(GOAL OF THE EXERCISE): Can you reproduce every one of the records below word for word, leaving out the pictures?

(DATA TO USE Opens)

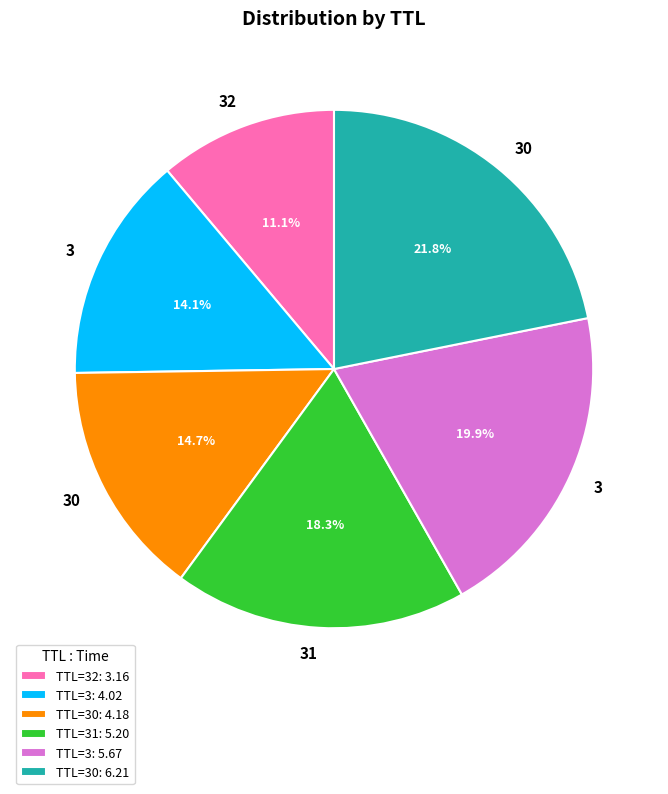

Approximately how many times larger is the value at TTL=31: 5.20 compared to TTL=30: 6.21?

0.8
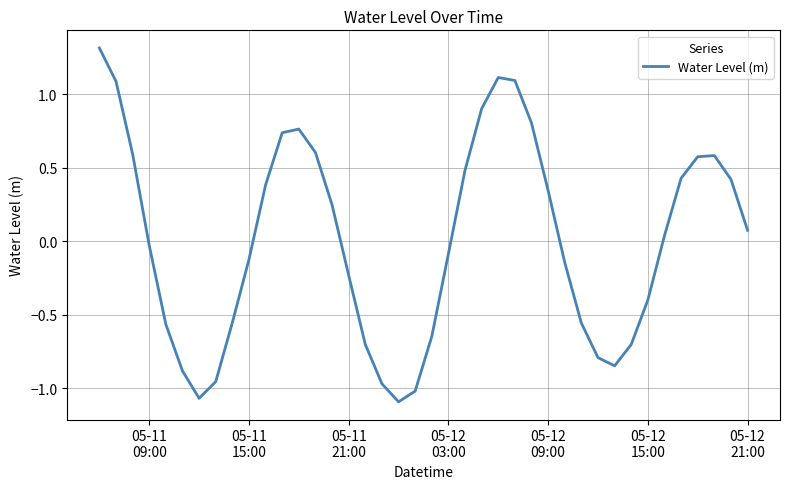

What is the maximum value shown in the chart?

1.3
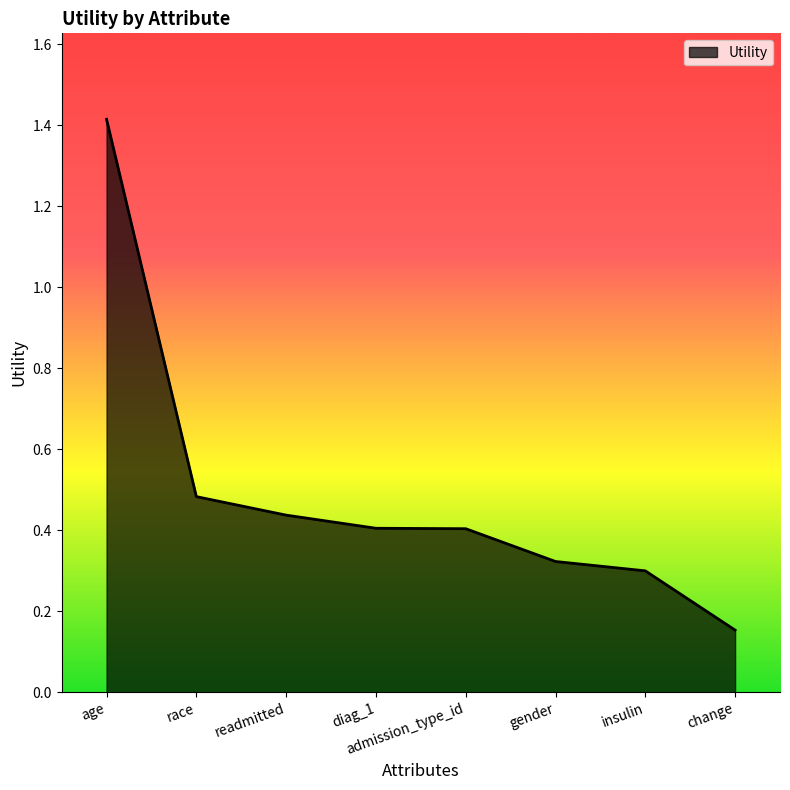

What is the difference between the values at insulin and age?

1.1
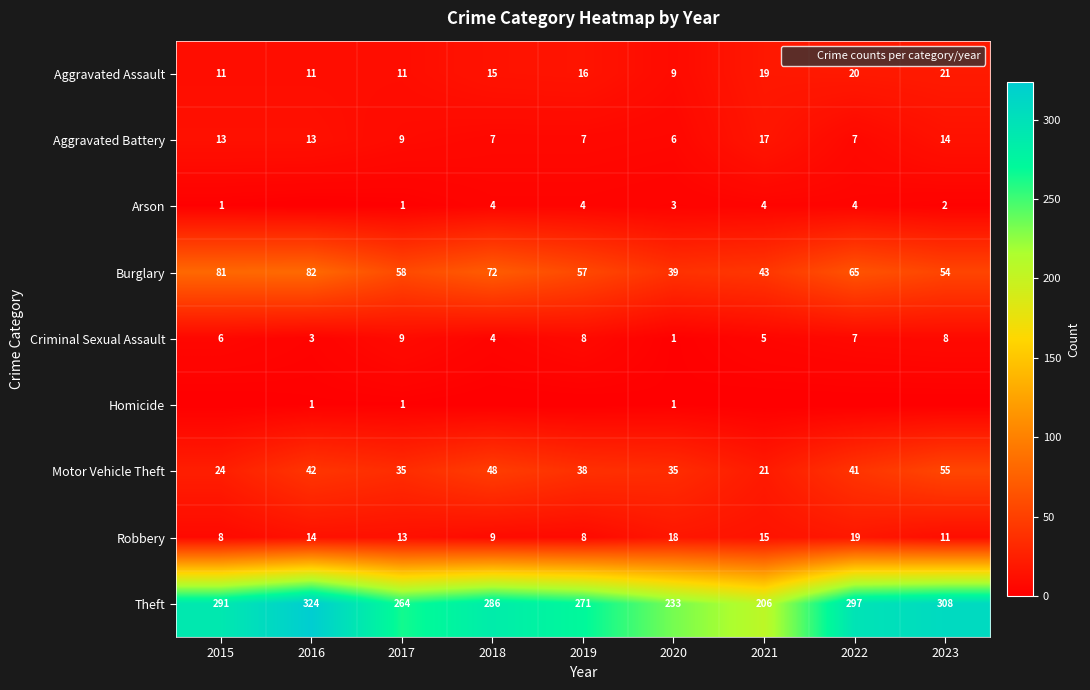

Which series has the widest spread of values?

Theft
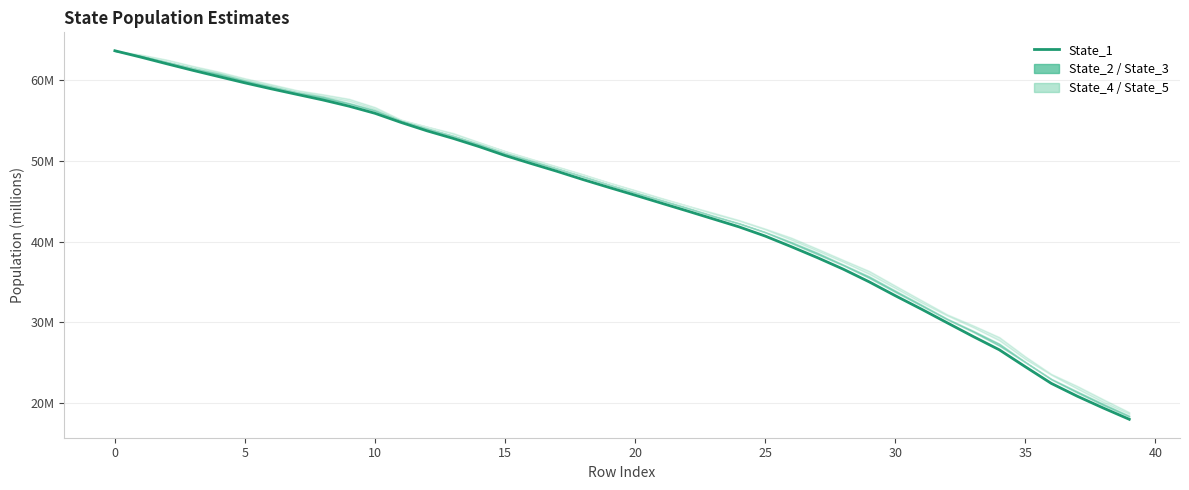

Does the chart have visible grid lines?

Yes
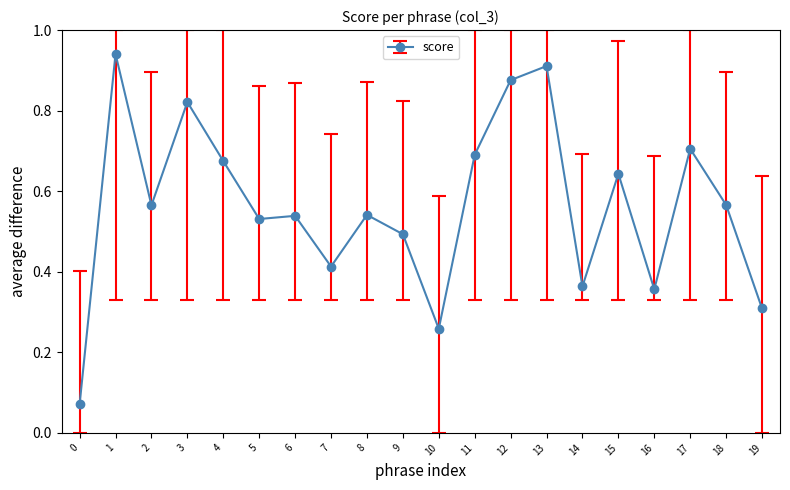

What is the change in value from 0 to 9?

+0.4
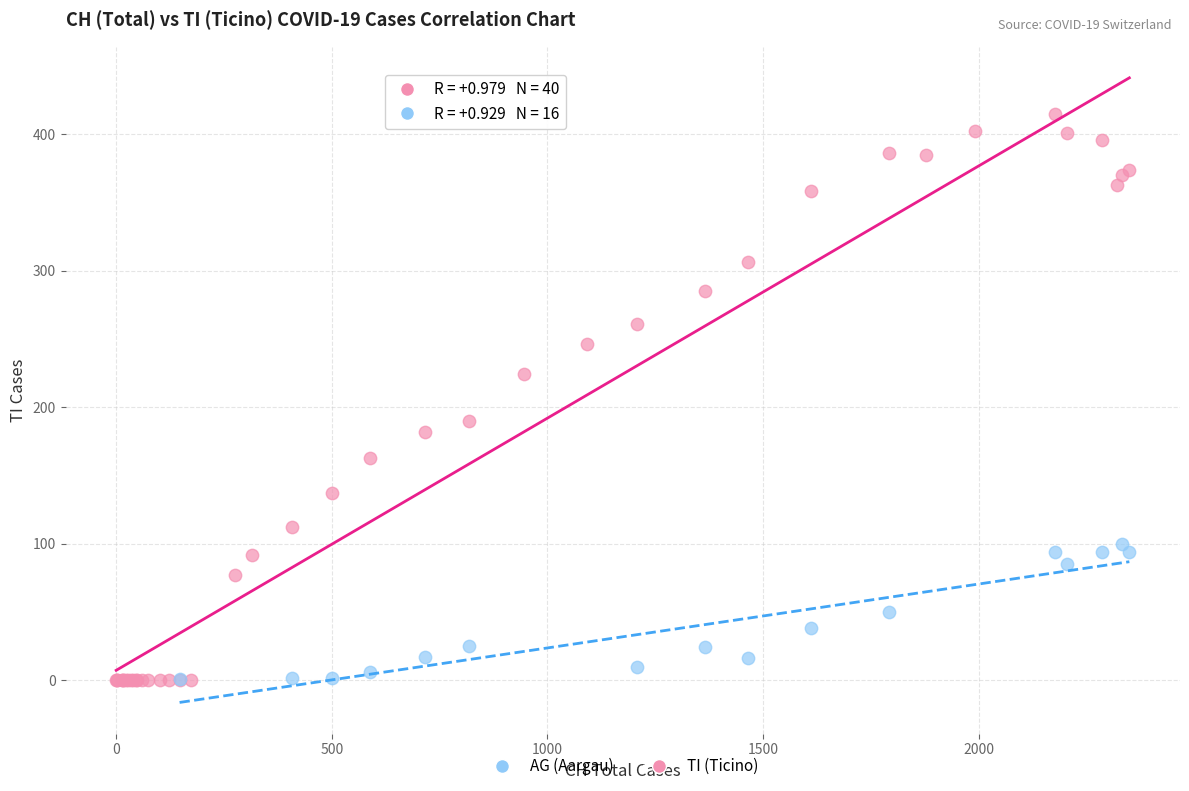

Which series has the widest spread of Y values?

TI (Ticino)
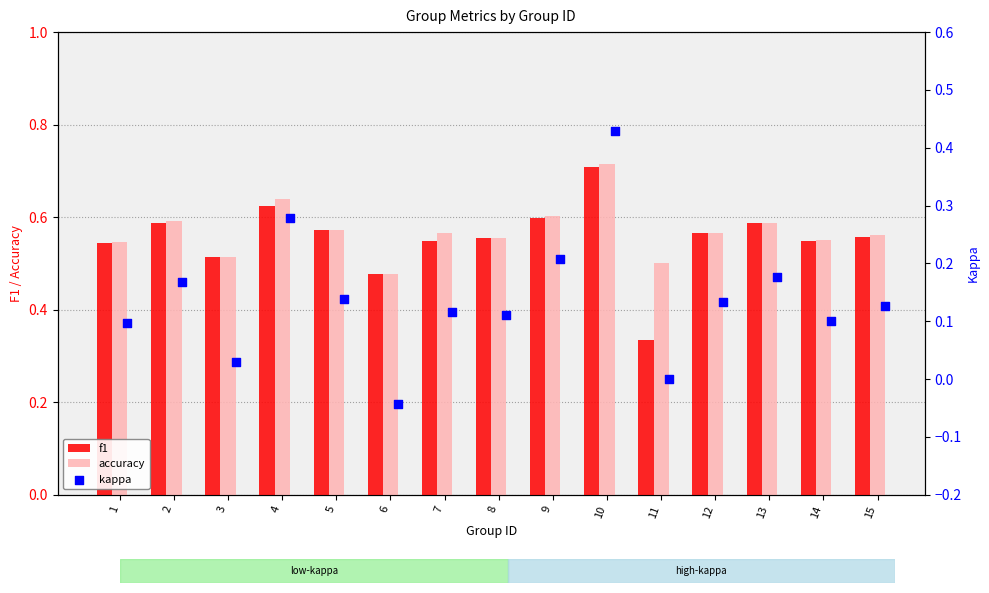

Is the value of f1 at 5 greater than the value of accuracy at 12?

Yes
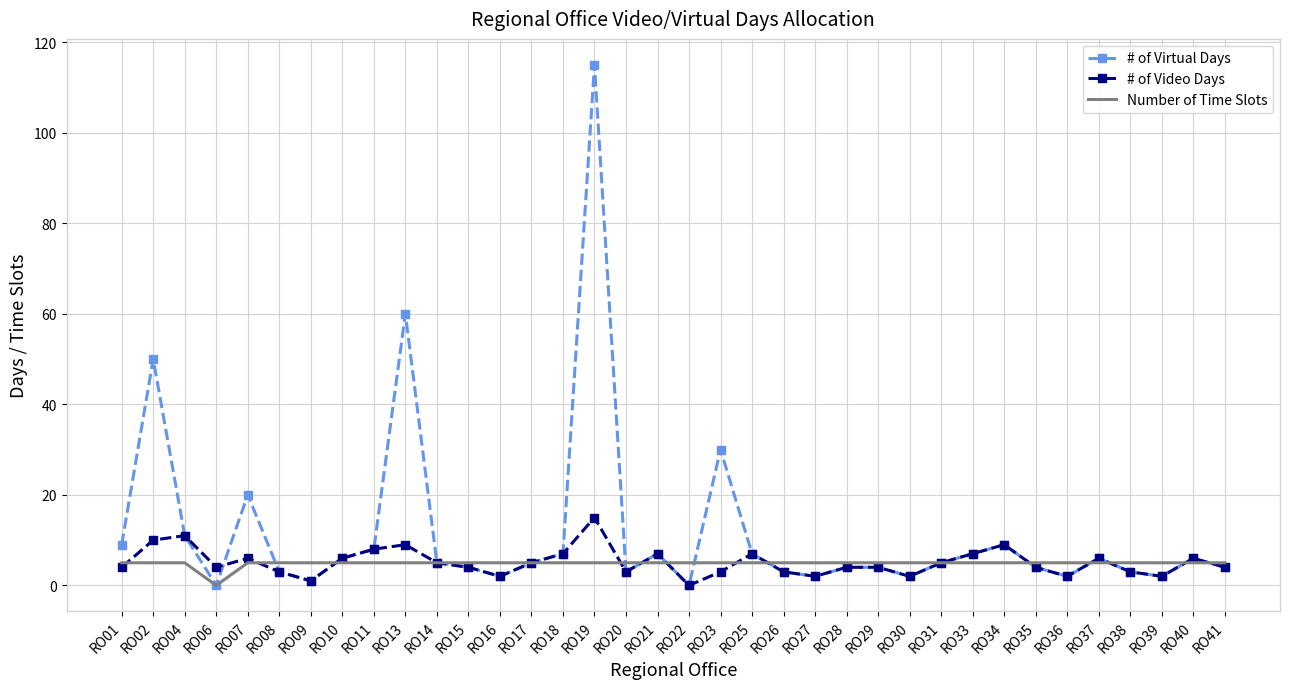

What is the difference between the second highest and minimum values in the # of Video Days series?

11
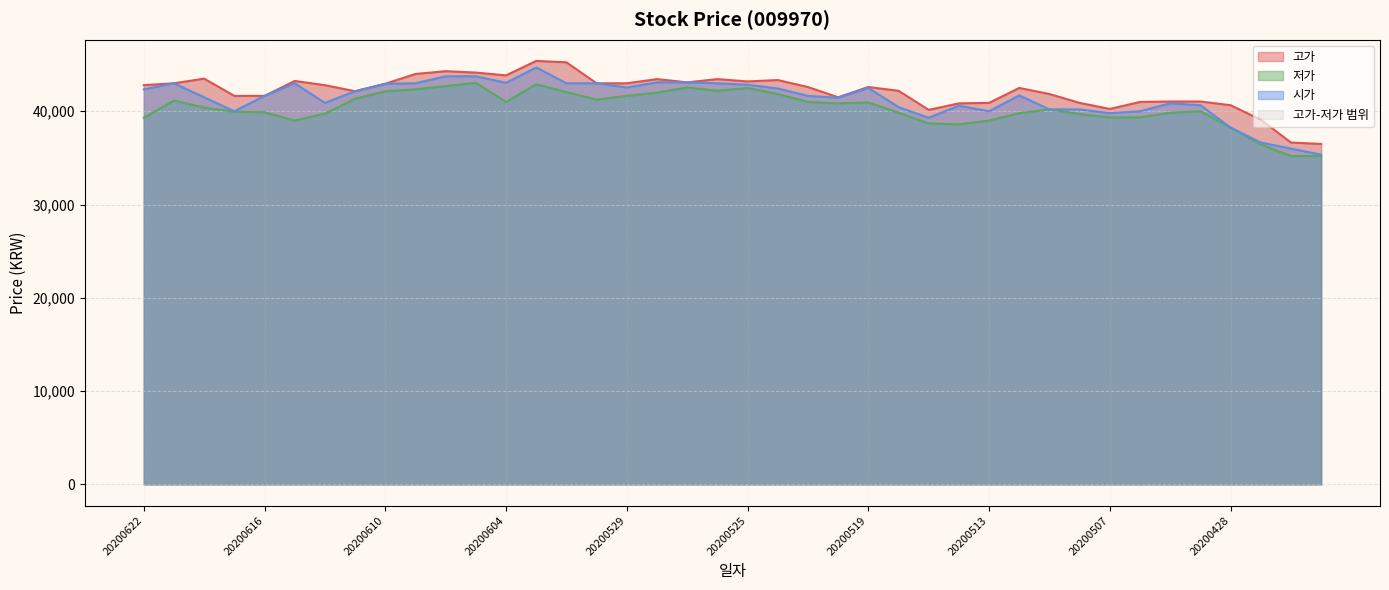

Is it true that 시가 equals 43000 at 20200526?

True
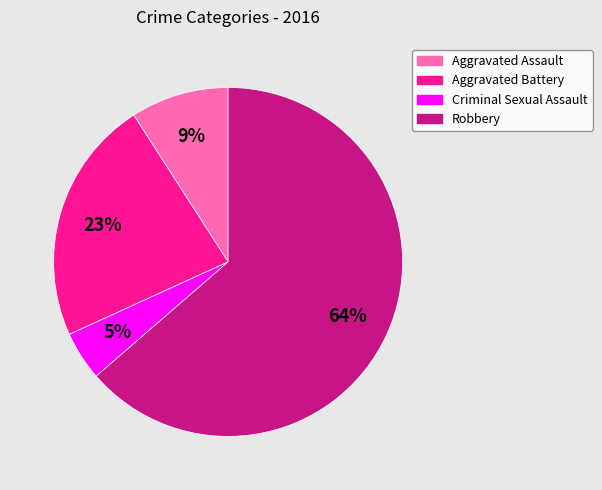

How many slices are in this pie chart?

4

(DATA TO USE Closes)

(EXERCISE SOLUTION):
Approximately how many times larger is the value at TTL=31: 5.20 compared to TTL=30: 6.21?

0.8

What is the maximum value shown in the chart?

1.3

What is the difference between the values at insulin and age?

1.1

Which series has the widest spread of values?

Theft

Does the chart have visible grid lines?

Yes

What is the change in value from 0 to 9?

+0.4

Which series has the widest spread of Y values?

TI (Ticino)

Is the value of f1 at 5 greater than the value of accuracy at 12?

Yes

What is the difference between the second highest and minimum values in the # of Video Days series?

11

Is it true that 시가 equals 43000 at 20200526?

True

How many slices are in this pie chart?

4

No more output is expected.